Y tu rostro siempre te acaba delatando, dicen los refranes populares. Estas sentencias toman un nuevo sentido en la era tecnológica: ahora tu identidad, por más que no quieras que se conozca, quedará al descubierto con tan solo analizar tu dedo, tu iris o tus orejas. Incluso, el latido de tu corazón podría dejar de ser una idea romántica. Y todo por la biometría.
La aplicación práctica de investigaciones en ciencias exactas y complejos algoritmos informáticos para la identificación precisa de las personas se resume en una sola palabra: biometría.

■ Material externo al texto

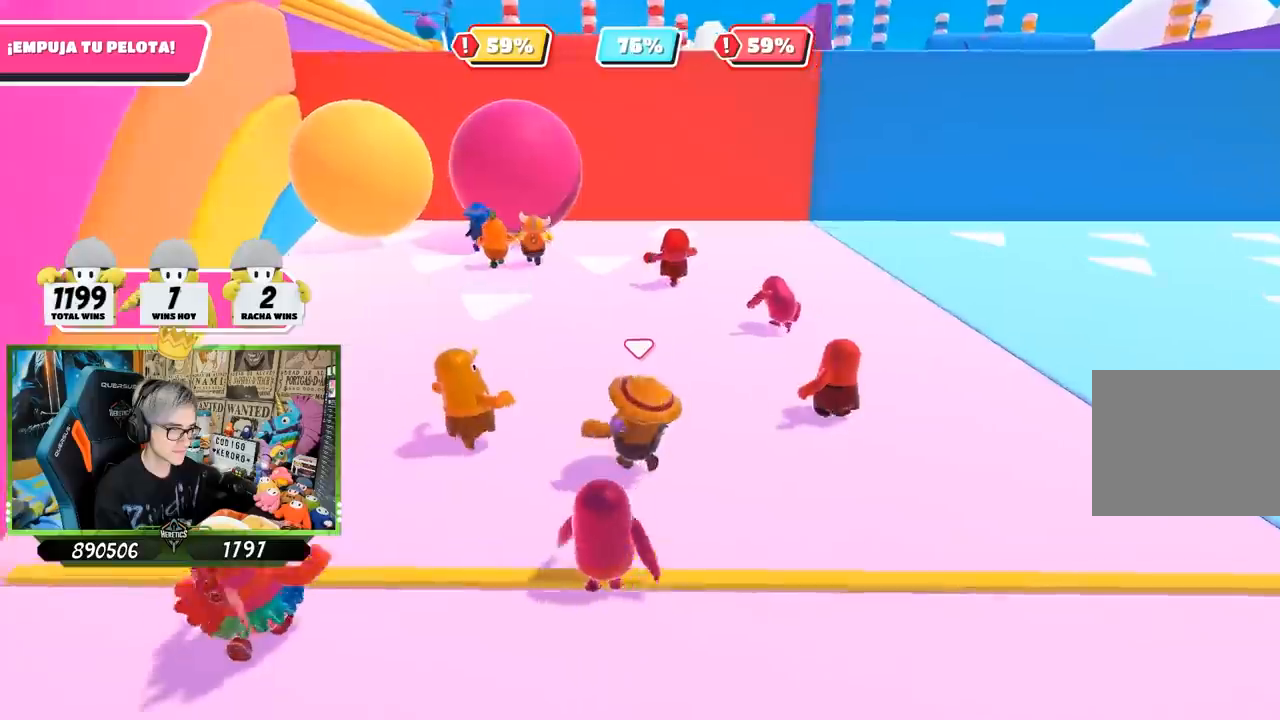
{"buttons": [], "left_stick": "up", "right_stick": "up-right", "events": [[133, "right_stick", "up"], [200, "left_stick", "up"], [233, "right_stick", "center"], [500, "right_stick", "up-right"]]}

Todos los sistemas biométricos conocidos hasta hoy se basan en una secuencia simple: verificar/autentificar la supuesta identidad de alguien, es decir, quién digo ser, tras lo cual y, en poco tiempo, la máquina identifica quién soy realmente. Este proceso singular, metódico y refinado estará cada vez más presente en nuestra vida diaria.

¿Paraíso biométrico?
Imagina un futuro próximo: 2025, por ejemplo. Tu identidad (o tus rasgos particulares) sirve para realizar cualquier trámite sin necesidad de papeles, tarjetas de crédito, formatos burocráticos y otros objetos decimonónicos como los billetes de banco. Es más, tus lentes, tu reloj o tus zapatos estarán revestidos de sensores biométricos conectados a tus dispositivos electrónicos. Objetos que podrán alertar cuándo estés a punto de sufrir un ataque al corazón.
En ese paraíso biométrico, una compleja red física y virtual protegerá tanto tu vida como tus bienes. Tu iris, tu huella digital o tu ADN serán tu acceso a un infinito mundo de servicios. Sin el temor al fraude, la suplantación de identidad, el robo de tus tarjetas o el traslado físico de un lugar a otro. Eso, por lo menos, es lo que prometen los impulsores de esta tecnología.

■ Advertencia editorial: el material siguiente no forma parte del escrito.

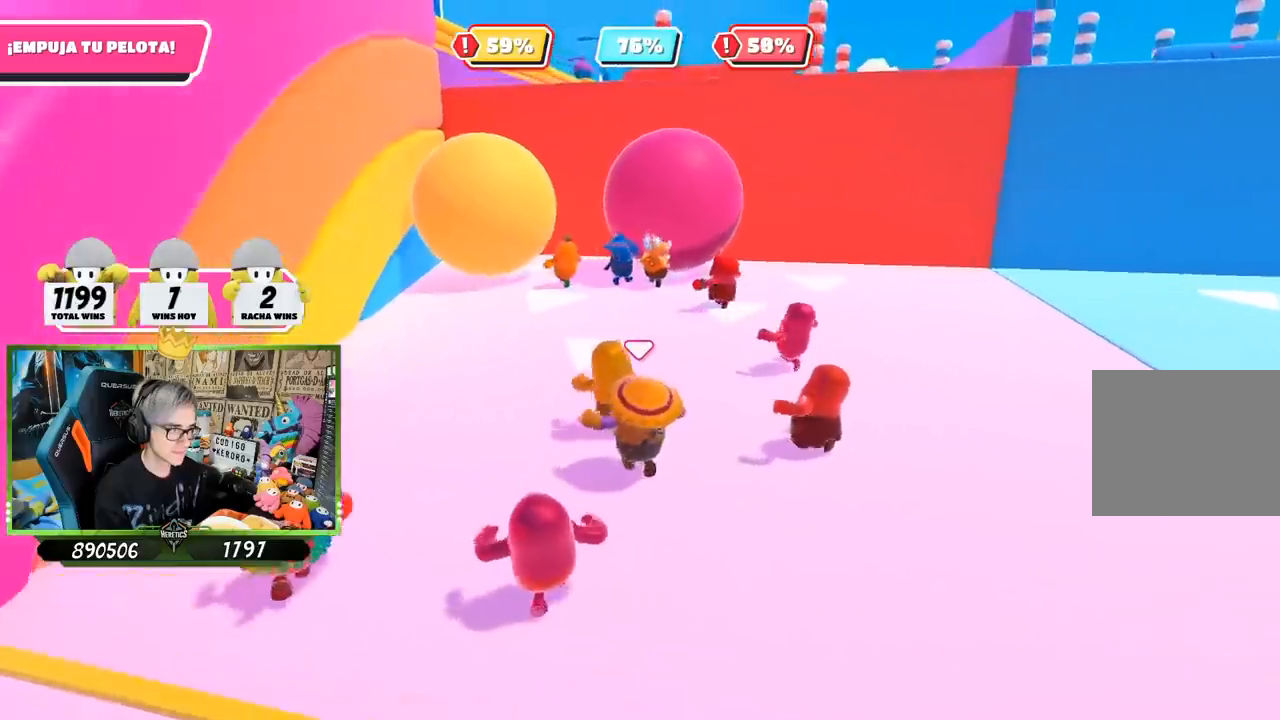
{"buttons": [], "left_stick": "up-left", "right_stick": "center", "events": [[167, "right_stick", "center"], [450, "left_stick", "up-left"]]}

Para que la revolución biométrica sea un hecho social hará falta que sus dispositivos tengan un impacto directo en los consumidores. Y la chispa que puede desencadenar la pasión biométrica está en el uso masivo de la huella digital en teléfonos inteligentes y en la popularización de los dispositivos wearable: pulseras, relojes, anillos o lentes con acceso a internet.

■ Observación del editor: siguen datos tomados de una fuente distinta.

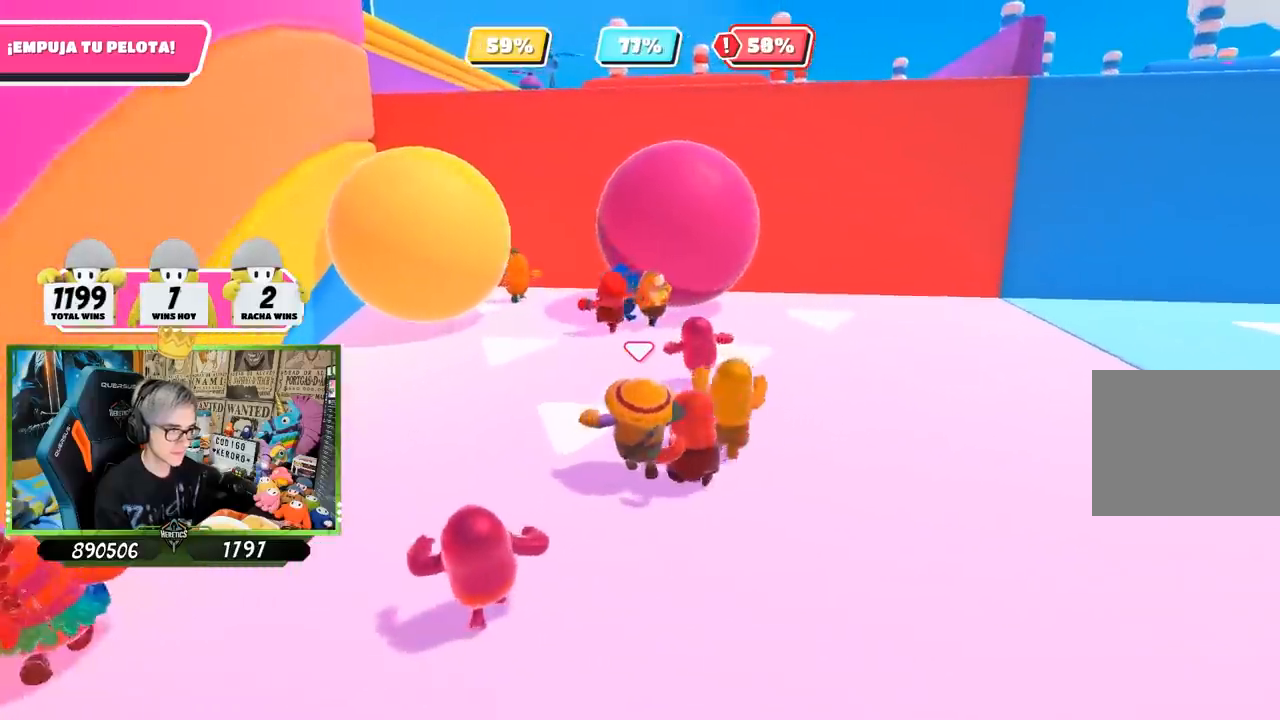
{"buttons": [], "left_stick": "down-right", "right_stick": "center", "events": [[217, "left_stick", "left"], [433, "left_stick", "down-right"]]}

Una oleada de inversionistas le apuesta a la biometría para cambiar los sistemas de salud, reducir costos de transporte, movilidad e internamiento, y cambiar las relaciones médico-paciente. Las previsiones apuntan que para 2017, el mercado de aplicaciones médicas moverá unos 26,000 millones de dólares en todo el mundo. Y todo ello será posible gracias al uso intensivo de sensores biométricos adaptados al cuerpo que, de momento, tienen un uso más recreativo en el deporte.
Pero esto solo es el inicio de la revolución biométrica.